Par exemple, sur une plage de Kisumu (Kenya), pas moins de 500 véhicules sont lavés quotidiennement dans le lac par 300 jeunes hommes, pour un salaire journalier d’environ 300 shillings (3,5 euros). Pourtant, un panneau indique clairement que cette activité est illégale. Bien sûr, les personnes qui font ce travail le savent bien : elles participent à la pollution du lac et à la détérioration de leur santé mais comment faire pour subvenir à ses besoins primordiaux : manger ?

"chaque jour, des millions de litres d’égouts non traités sont déversés dans le lac depuis les centres urbains", relève un rapport du Programme de l’ONU sur les Grands Lacs publié en 2006.

Une hygiène catastrophique

Les conditions de travail et le manque d’hygiène fait que "100% des laveurs de voiture ont la bilharziose. Il est très rare de voir des personnes en bonne santé parmi celles qui ont des activités liées au lac", témoigne Diana Karanja, membre du Kemri, basé à Kisumu.

La bilharziose est une maladie tropicale qui touche plusieurs centaines de millions de personnes dans le monde et qui se contracte au contact de l’eau souillée. Cette contamination se traduit par des réactions cutanées : rougeurs, prurit puis trois semaines plus tard apparaissent une fièvre et une éruption cutanée. La présence du parasite peut entraîner des complications intestinales, pulmonaires et neurologiques.

Environ 1 000 personnes travaillent autour de cette plage et il n’y a qu’une seule latrine, payante.

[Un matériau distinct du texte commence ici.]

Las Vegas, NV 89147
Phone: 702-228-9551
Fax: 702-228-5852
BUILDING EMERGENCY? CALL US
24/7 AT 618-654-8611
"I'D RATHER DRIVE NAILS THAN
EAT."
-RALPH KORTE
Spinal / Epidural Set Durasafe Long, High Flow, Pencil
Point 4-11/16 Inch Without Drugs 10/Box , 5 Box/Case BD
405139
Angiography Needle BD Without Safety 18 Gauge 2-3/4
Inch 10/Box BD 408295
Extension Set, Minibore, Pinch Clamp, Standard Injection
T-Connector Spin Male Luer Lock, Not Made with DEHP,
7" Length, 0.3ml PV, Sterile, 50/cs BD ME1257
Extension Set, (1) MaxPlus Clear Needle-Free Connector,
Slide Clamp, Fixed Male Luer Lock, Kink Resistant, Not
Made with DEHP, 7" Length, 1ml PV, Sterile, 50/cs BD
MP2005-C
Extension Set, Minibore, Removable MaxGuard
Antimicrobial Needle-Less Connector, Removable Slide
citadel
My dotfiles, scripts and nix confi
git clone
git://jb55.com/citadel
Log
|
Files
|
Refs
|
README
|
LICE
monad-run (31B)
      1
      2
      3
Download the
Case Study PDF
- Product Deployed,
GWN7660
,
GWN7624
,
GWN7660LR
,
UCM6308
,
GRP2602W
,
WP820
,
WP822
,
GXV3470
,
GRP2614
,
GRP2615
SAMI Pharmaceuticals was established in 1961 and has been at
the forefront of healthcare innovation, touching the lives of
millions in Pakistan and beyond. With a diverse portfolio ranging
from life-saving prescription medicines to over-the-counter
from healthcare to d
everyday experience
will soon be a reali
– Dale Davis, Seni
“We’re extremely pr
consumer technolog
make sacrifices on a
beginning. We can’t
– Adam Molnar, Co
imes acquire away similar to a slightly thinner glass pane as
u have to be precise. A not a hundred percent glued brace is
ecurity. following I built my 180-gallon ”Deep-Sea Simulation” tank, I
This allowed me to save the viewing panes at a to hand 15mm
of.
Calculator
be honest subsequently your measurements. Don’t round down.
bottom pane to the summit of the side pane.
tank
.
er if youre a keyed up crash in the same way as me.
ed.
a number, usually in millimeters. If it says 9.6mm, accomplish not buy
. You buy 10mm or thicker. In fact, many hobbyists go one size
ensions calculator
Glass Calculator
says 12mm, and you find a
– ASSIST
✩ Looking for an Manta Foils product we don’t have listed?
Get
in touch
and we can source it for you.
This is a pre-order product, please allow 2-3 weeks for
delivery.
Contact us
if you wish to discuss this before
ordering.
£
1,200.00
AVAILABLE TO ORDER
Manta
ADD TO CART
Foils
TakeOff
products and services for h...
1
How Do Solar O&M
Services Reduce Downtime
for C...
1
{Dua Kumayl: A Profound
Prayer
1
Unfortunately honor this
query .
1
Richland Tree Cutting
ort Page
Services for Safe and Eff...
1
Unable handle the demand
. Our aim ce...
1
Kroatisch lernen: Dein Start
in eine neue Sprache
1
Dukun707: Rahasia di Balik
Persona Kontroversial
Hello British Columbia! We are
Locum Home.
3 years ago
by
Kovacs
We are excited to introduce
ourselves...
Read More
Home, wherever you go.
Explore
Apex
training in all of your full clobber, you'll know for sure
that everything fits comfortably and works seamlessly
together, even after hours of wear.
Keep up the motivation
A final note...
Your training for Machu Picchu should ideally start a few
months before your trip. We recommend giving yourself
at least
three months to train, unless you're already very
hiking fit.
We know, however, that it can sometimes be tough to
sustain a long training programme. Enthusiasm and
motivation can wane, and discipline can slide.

Du coup, les gens utilisent des toilettes en plein air", déplore Erick Muok, 28 ans, chercheur à l’Institut kényan de recherche médicale (Kemri). Rien que sur la côte kényane du lac, "il existe 20 sites semblables de laveurs de voiture", ajoute-t-il.

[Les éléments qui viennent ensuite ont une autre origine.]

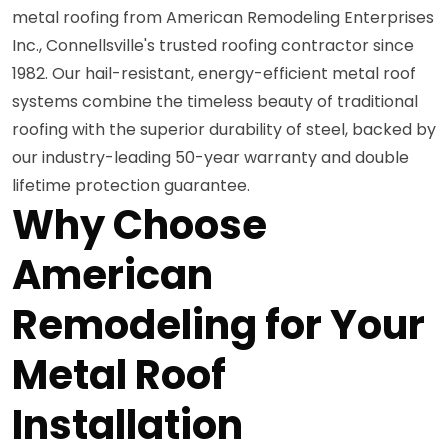
metal roofing from American Remodeling Enterprises
Inc., Connellsville's trusted roofing contractor since
1982. Our hail-resistant, energy-efficient metal roof
systems combine the timeless beauty of traditional
roofing with the superior durability of steel, backed by
our industry-leading 50-year warranty and double
lifetime protection guarantee.
Why Choose
American
Remodeling for Your
Metal Roof
Installation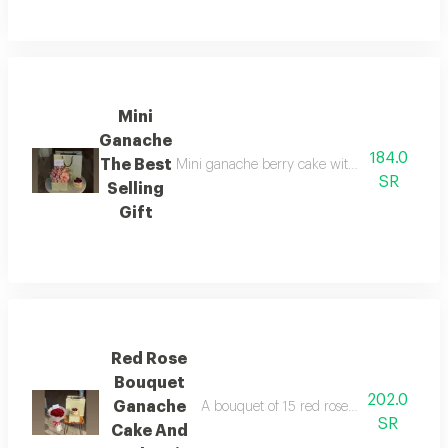
Mini
Ganache
184.0
The Best
Mini ganache berry cake with a beautiful flo
SR
Selling
Gift
Red Rose
Bouquet
202.0
Ganache
A bouquet of 15 red roses in elegant whi
SR
Cake And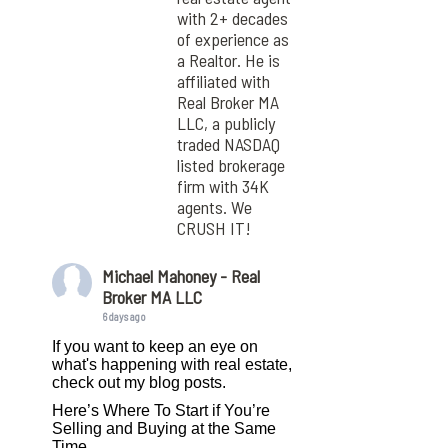
with 2+ decades
of experience as
a Realtor. He is
affiliated with
Real Broker MA
LLC, a publicly
traded NASDAQ
listed brokerage
firm with 34K
agents. We
CRUSH IT!
Michael Mahoney - Real
Broker MA LLC
6 days ago
If you want to keep an eye on
what's happening with real estate,
check out my blog posts.
Here’s Where To Start if You’re
Selling and Buying at the Same
Time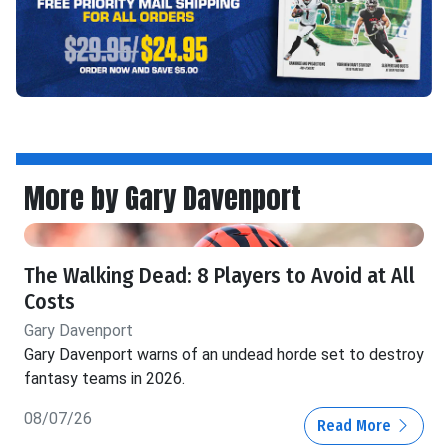
More by Gary Davenport
The Walking Dead: 8 Players to Avoid at All
Costs
Gary Davenport
Gary Davenport warns of an undead horde set to destroy
fantasy teams in 2026.
08/07/26
Read More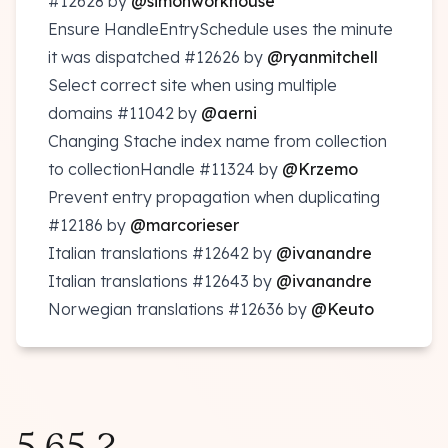
#12628
by
@simonworkhouse
Ensure HandleEntrySchedule uses the minute
it was dispatched
#12626
by
@ryanmitchell
Select correct site when using multiple
domains
#11042
by
@aerni
Changing Stache index name from collection
to collectionHandle
#11324
by
@Krzemo
Prevent entry propagation when duplicating
#12186
by
@marcorieser
Italian translations
#12642
by
@ivanandre
Italian translations
#12643
by
@ivanandre
Norwegian translations
#12636
by
@Keuto
5.65.2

Bilharziose, choléra, pneumonie, vers intestinaux, diarrhée, maladie de peau figurent parmi les "maladies d’eau" qui touchent les personnes travaillant dans ou au bord du lac. "En terme de quantité et de qualité de l’eau (du lac), la situation est mauvaise et s’aggrave", confie Ladisy Chengula, spécialiste des ressources naturelles au bureau de la Banque mondiale à Nairobi. "La situation sanitaire (autour du lac) devient alarmante", relève Daniel Olago, enseignant universitaire à Nairobi et l’un des auteurs du rapport de l’ONU. Selon lui, les amendes frappant les industries polluantes installées au bord du lac (café, thé, coton, maïs, sucre, bière, etc.) "ne sont pas assez importantes" pour être dissuasives.

Un lac qui s’appauvrit et qui voit son niveau diminuer Le niveau du lac, dont l’apport en eau dépend à 80% des précipitations et pour 20% des rivières, a "baissé de 1,5 mètre lors des quatre dernières années", affirme M. Chengula, ajoutant : "en janvier dernier, le lac n’était que 17% au dessus du plus bas niveau enregistré en 1923". "L’un des problèmes majeurs est la quantité de sédiments déversés dans le lac, à cause de méthodes agricoles médiocres et de la déforestation pratiquée par les habitants pour le bois de chauffe", témoigne M. Olago. Un phénomène qui accroît l’eutrophisation du lac, c’est-à-dire son appauvrissement en oxygène.

Au final, la situation s’empire : plus la misère progresse, "plus les gens ont besoin du lac pour survivre" et moins ils respectent les ressources naturelles, relève Mme Karanja. "Cette situation doit être inversée, sinon nous atteindrons le point critique où le lac ne sera plus utile" pour personne, avertit-elle.

Fin mars 2006, le Gouvernement japonais et le Programme des Nations Unies pour le développement (PNUD) ont signé un contrat de deux millions de dollars pour la démobilisation, le désarmement, la réhabilitation et la réinsertion des jeunes anciens combattants dans la région des Grands Lacs d’Afrique ravagée par la guerre.